_What you need to do:_
For the listing below, report all lines that hold the word "markets".

_Exercise data:_
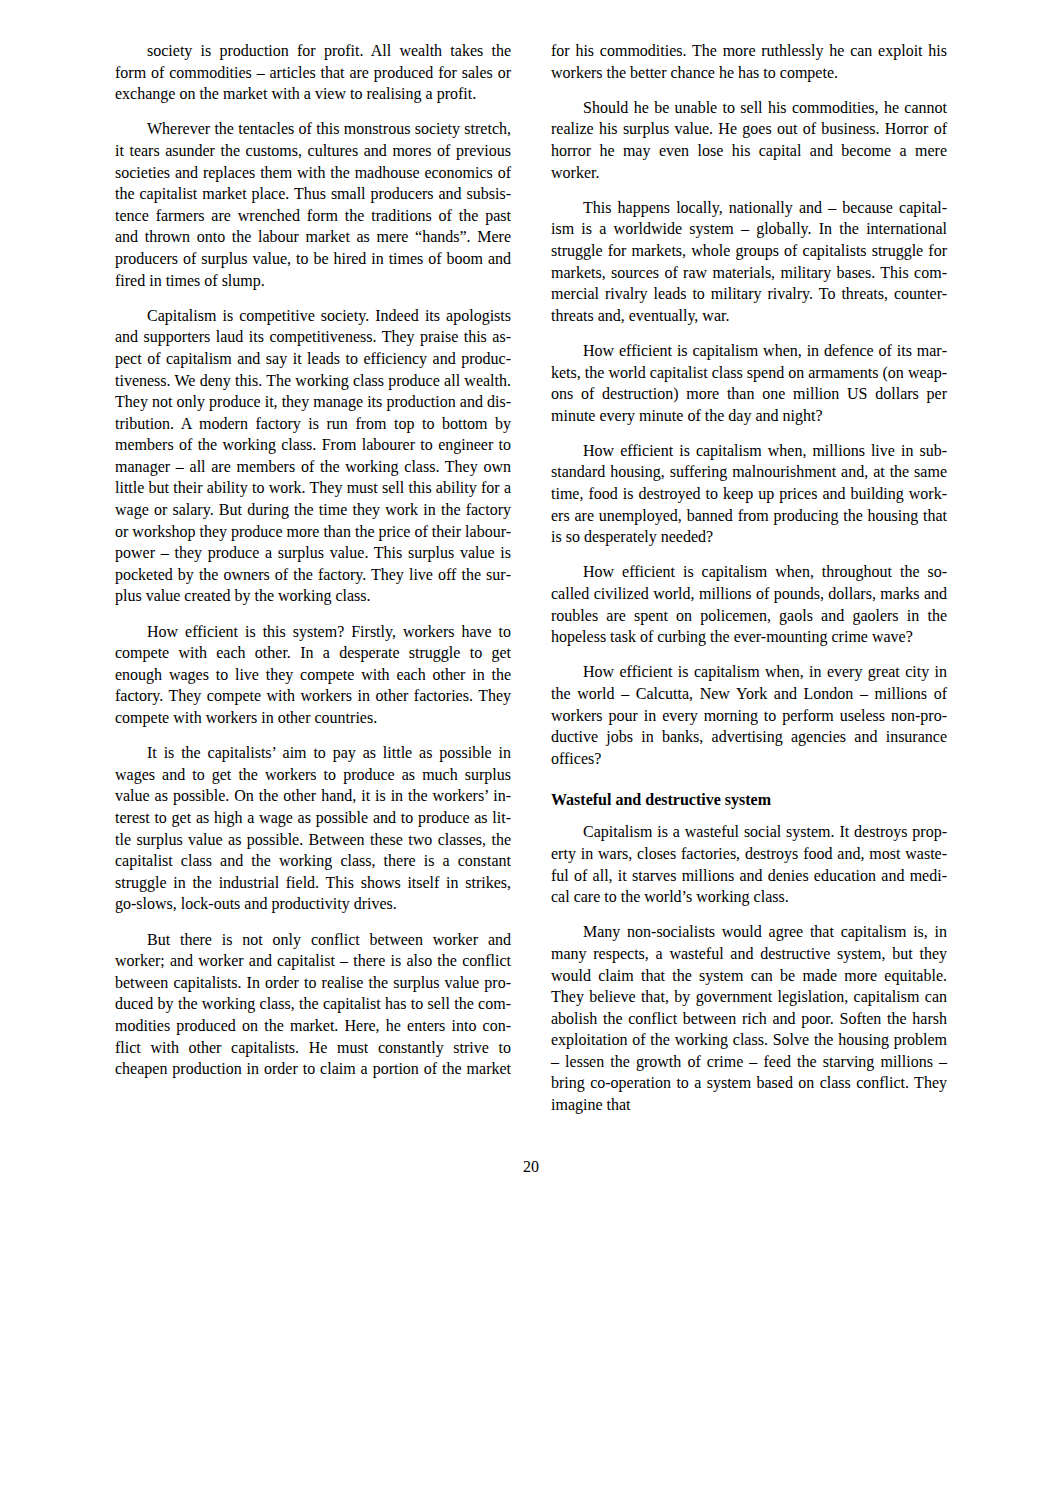society is production for profit. All wealth takes the form of commodities – articles that are produced for sales or exchange on the market with a view to realising a profit.
Wherever the tentacles of this monstrous society stretch, it tears asunder the customs, cultures and mores of previous societies and replaces them with the madhouse economics of the capitalist market place. Thus small producers and subsistence farmers are wrenched form the traditions of the past and thrown onto the labour market as mere “hands”. Mere producers of surplus value, to be hired in times of boom and fired in times of slump.
Capitalism is competitive society. Indeed its apologists and supporters laud its competitiveness. They praise this aspect of capitalism and say it leads to efficiency and productiveness. We deny this. The working class produce all wealth. They not only produce it, they manage its production and distribution. A modern factory is run from top to bottom by members of the working class. From labourer to engineer to manager – all are members of the working class. They own little but their ability to work. They must sell this ability for a wage or salary. But during the time they work in the factory or workshop they produce more than the price of their labour-power – they produce a surplus value. This surplus value is pocketed by the owners of the factory. They live off the surplus value created by the working class.
How efficient is this system? Firstly, workers have to compete with each other. In a desperate struggle to get enough wages to live they compete with each other in the factory. They compete with workers in other factories. They compete with workers in other countries.
It is the capitalists’ aim to pay as little as possible in wages and to get the workers to produce as much surplus value as possible. On the other hand, it is in the workers’ interest to get as high a wage as possible and to produce as little surplus value as possible. Between these two classes, the capitalist class and the working class, there is a constant struggle in the industrial field. This shows itself in strikes, go-slows, lock-outs and productivity drives.
But there is not only conflict between worker and worker; and worker and capitalist – there is also the conflict between capitalists. In order to realise the surplus value produced by the working class, the capitalist has to sell the commodities produced on the market. Here, he enters into conflict with other capitalists. He must constantly strive to cheapen production in order to claim a portion of the market for his commodities. The more ruthlessly he can exploit his workers the better chance he has to compete.
Should he be unable to sell his commodities, he cannot realize his surplus value. He goes out of business. Horror of horror he may even lose his capital and become a mere worker.
This happens locally, nationally and – because capitalism is a worldwide system – globally. In the international struggle for markets, whole groups of capitalists struggle for markets, sources of raw materials, military bases. This commercial rivalry leads to military rivalry. To threats, counter-threats and, eventually, war.
How efficient is capitalism when, in defence of its markets, the world capitalist class spend on armaments (on weapons of destruction) more than one million US dollars per minute every minute of the day and night?
How efficient is capitalism when, millions live in sub-standard housing, suffering malnourishment and, at the same time, food is destroyed to keep up prices and building workers are unemployed, banned from producing the housing that is so desperately needed?
How efficient is capitalism when, throughout the so-called civilized world, millions of pounds, dollars, marks and roubles are spent on policemen, gaols and gaolers in the hopeless task of curbing the ever-mounting crime wave?
How efficient is capitalism when, in every great city in the world – Calcutta, New York and London – millions of workers pour in every morning to perform useless non-productive jobs in banks, advertising agencies and insurance offices?
Wasteful and destructive system
Capitalism is a wasteful social system. It destroys property in wars, closes factories, destroys food and, most wasteful of all, it starves millions and denies education and medical care to the world’s working class.
Many non-socialists would agree that capitalism is, in many respects, a wasteful and destructive system, but they would claim that the system can be made more equitable. They believe that, by government legislation, capitalism can abolish the conflict between rich and poor. Soften the harsh exploitation of the working class. Solve the housing problem – lessen the growth of crime – feed the starving millions – bring co-operation to a system based on class conflict. They imagine that
20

_Response to this exercise:_
This happens locally, nationally and – because capitalism is a worldwide system – globally. In the international struggle for markets, whole groups of capitalists struggle for markets, sources of raw materials, military bases. This commercial rivalry leads to military rivalry. To threats, counter-threats and, eventually, war.
How efficient is capitalism when, in defence of its markets, the world capitalist class spend on armaments (on weapons of destruction) more than one million US dollars per minute every minute of the day and night?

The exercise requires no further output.